━━ Texte à analyser
Et ce même jour après
dîné, vint le capitaine de Berne
nommé Triboulet, méchant
luthérien, qui par commandement des Bernois
ordonnait par la cité à son plaisir.
La mère abbesse et sa vicaire, après
l'avoir salué, lui dirent leur
manière de vivre, et comme elles
étaient recluses pour l'amour de Dieu, et
que personne n'entrait; mais il se mit en
colère et les pauvres dames craignant plus
grand malheur, ouvrirent et entra comme un lion. Et
les pauvres soeurs toutes ensemble se
retirèrent à l'église,
prosternant la face en terre, priant Dieu en grande
abondance de larmes et angoisses. Et passant devant
l'église s'arrêta à la porte,
sans entrer, et eut pitié et pria la
mère abbesse de les faire dresser. Adonc
elle lui recommanda cette pauvre
désolée compagnie, et lors commanda
aux soeurs de le saluer et demander
miséricorde, qu'il lui plût leur
laisser servir Dieu en clôture le reste de
leur vie. Et ainsi qu'il plut à Dieu son
coeur fut tout transmué de pitié, et
ne savait que dire, sinon de les
réconforter, leur promettant que par lui ne
leur serait jamais fait aucun
déplaisir mais de tout son pouvoir les
contregarderait, et s'en retourna tout
édifié, sans qu'on leur fît
aucun mal.
Le vendredi suivant, un apothicaire
luthérien mourut soudainement; et sa femme
qui était chrétienne, quand elle le
vit près de mourir crut son devoir de
l'admonester de se retourner à Dieu et se
confesser ; mais il ne la voulut ouïr, ains
demandait ce maudit Faret. Et d'autant qu'il
était mort en son erreur, son père le
fit jeter de sa maison, comme un chien, afin que
ses complices le prinssent pour en faire à
leur vouloir; car ils mettent les
trépassés en terre tous frais, nus et
sans nulle solennité, et n'y assistent que
ceux qui portent le corps, et, en les mettant en
terre, disent seulement; « Dors,
jusqu'à ce que le seul Dieu t'appelle.
━━━━
━━ Données brutes
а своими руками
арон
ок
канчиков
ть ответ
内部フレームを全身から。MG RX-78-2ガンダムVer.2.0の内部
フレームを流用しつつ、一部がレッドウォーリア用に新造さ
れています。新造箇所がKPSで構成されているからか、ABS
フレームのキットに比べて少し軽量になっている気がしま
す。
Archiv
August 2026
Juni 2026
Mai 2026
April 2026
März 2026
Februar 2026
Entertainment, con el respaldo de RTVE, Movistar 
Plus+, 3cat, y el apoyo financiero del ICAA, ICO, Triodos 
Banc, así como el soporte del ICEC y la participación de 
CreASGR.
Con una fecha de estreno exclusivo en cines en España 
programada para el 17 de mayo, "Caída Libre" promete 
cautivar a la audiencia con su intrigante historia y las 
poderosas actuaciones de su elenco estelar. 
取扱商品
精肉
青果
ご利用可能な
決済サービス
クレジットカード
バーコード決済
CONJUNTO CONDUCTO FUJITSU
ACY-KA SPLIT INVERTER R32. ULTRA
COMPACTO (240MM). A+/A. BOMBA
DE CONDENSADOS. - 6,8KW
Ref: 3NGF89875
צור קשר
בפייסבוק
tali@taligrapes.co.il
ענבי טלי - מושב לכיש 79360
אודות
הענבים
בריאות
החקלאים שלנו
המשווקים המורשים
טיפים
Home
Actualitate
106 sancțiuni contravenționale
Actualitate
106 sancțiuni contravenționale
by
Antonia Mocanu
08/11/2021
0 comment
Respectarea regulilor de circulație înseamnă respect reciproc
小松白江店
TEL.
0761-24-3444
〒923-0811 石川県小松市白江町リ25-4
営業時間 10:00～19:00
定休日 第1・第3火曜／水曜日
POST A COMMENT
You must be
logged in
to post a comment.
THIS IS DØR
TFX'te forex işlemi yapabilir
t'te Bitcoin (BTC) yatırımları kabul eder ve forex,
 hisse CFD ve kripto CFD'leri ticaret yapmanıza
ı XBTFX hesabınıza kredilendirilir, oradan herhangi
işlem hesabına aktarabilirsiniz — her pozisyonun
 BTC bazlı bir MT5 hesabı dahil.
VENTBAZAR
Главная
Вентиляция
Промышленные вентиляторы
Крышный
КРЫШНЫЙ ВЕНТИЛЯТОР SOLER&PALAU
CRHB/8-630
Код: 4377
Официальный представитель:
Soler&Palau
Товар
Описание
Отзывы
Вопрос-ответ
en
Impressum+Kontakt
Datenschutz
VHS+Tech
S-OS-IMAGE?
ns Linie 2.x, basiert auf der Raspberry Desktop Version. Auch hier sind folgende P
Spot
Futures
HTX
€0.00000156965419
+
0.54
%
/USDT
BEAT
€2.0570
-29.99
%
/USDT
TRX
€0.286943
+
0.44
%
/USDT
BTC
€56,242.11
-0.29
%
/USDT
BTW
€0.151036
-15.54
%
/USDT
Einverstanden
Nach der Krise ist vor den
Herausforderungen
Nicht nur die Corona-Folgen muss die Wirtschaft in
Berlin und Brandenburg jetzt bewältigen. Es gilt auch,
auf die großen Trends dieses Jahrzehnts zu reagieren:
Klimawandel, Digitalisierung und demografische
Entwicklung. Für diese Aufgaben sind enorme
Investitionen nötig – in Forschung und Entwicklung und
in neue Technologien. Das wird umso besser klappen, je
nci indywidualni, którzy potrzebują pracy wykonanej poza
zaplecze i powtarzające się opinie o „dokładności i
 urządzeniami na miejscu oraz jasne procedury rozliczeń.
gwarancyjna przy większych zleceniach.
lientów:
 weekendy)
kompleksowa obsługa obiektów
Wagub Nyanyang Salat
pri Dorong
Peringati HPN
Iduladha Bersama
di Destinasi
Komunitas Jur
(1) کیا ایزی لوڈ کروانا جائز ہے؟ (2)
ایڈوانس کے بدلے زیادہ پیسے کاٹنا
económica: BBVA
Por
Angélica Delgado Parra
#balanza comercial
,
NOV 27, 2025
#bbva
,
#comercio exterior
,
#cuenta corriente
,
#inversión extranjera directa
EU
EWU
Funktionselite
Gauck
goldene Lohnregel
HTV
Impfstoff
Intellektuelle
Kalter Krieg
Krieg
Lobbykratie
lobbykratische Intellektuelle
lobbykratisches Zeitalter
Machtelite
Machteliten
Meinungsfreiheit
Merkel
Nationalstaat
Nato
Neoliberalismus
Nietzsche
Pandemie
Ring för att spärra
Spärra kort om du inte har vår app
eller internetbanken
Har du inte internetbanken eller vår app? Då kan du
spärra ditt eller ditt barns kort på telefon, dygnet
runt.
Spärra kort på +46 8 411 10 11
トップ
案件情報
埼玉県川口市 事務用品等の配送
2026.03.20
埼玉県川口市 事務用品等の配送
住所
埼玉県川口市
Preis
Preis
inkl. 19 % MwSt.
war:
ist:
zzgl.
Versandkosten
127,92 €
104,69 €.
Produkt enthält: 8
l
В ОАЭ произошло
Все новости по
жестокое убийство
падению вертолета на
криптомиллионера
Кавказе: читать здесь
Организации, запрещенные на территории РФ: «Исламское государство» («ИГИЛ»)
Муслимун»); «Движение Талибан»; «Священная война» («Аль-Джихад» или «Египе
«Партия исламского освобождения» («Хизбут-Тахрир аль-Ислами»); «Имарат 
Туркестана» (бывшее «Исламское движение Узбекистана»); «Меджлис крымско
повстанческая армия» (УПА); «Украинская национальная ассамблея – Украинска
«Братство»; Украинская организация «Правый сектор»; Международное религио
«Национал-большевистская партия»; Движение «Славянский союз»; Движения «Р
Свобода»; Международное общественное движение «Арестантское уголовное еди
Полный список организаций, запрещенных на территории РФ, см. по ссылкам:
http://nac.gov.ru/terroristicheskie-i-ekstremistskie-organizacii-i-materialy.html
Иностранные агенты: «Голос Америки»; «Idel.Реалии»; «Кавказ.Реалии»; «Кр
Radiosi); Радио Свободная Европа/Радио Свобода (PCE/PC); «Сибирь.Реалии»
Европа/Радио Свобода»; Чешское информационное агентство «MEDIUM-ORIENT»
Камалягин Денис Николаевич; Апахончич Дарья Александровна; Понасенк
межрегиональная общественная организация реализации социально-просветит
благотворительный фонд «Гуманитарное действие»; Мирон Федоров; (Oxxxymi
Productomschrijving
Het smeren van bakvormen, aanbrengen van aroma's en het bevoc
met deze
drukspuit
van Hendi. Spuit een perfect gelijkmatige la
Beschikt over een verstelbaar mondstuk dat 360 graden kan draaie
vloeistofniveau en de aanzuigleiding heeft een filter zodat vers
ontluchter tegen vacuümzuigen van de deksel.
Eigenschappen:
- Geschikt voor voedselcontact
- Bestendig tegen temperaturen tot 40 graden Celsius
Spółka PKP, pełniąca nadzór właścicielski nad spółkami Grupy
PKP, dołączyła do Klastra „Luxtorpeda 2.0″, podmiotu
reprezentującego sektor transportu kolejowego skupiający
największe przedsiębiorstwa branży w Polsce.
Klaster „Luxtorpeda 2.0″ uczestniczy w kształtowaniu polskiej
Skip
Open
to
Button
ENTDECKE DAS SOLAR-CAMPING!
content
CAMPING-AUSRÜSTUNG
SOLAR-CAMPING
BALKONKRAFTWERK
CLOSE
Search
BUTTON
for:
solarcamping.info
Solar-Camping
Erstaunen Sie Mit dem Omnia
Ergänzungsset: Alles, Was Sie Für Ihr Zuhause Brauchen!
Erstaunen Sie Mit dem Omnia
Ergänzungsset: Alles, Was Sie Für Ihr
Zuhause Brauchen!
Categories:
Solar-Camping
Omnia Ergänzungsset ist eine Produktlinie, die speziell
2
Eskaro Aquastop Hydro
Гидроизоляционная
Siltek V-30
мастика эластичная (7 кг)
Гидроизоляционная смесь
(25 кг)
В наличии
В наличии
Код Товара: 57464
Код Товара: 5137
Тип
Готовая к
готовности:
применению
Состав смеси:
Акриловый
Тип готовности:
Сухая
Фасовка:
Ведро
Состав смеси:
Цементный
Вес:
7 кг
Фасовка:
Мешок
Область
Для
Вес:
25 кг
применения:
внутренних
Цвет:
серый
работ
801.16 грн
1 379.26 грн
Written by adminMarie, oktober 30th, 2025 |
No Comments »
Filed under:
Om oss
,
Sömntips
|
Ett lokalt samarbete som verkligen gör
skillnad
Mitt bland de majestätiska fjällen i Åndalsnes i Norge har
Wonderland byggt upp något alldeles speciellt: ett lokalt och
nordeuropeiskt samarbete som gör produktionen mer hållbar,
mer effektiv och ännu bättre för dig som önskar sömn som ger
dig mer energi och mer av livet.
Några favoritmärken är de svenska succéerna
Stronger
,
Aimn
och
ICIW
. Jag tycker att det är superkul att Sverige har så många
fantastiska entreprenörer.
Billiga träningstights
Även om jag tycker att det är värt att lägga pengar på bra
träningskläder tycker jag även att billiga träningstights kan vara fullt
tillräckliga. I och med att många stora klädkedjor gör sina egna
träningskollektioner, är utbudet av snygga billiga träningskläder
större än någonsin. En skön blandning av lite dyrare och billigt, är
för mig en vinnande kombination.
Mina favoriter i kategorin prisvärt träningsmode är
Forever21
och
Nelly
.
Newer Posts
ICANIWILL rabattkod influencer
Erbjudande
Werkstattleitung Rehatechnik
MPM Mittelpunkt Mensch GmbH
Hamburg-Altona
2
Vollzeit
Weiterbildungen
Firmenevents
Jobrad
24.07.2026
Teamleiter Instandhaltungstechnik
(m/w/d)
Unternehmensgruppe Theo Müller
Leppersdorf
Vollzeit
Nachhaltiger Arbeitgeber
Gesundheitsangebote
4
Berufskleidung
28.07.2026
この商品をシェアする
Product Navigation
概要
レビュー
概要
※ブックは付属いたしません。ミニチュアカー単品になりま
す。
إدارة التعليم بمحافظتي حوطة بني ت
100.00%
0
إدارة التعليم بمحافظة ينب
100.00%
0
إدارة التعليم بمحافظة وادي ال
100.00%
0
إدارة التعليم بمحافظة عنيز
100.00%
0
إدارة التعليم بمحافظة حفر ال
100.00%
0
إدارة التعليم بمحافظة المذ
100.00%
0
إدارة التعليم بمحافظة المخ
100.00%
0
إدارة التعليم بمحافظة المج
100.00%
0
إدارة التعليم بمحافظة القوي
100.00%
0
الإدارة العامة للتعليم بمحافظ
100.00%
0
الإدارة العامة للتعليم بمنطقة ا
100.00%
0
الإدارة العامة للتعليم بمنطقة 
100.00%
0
━━━━
> _Consigne 1_
Transcrivez le passage du texte à analyser qui commence par « Et ce même jour » et se poursuit jusqu'à « à son plaisir. ».
> _Consigne 2_
Relevez dans le texte à analyser tous les noms propres distincts, en citant chacun une seule fois.

> _Réponse 1_
Et ce même jour après
dîné, vint le capitaine de Berne
nommé Triboulet, méchant
luthérien, qui par commandement des Bernois
ordonnait par la cité à son plaisir.

> _Réponse 2_
Berne
Triboulet
Bernois
Dieu
Faret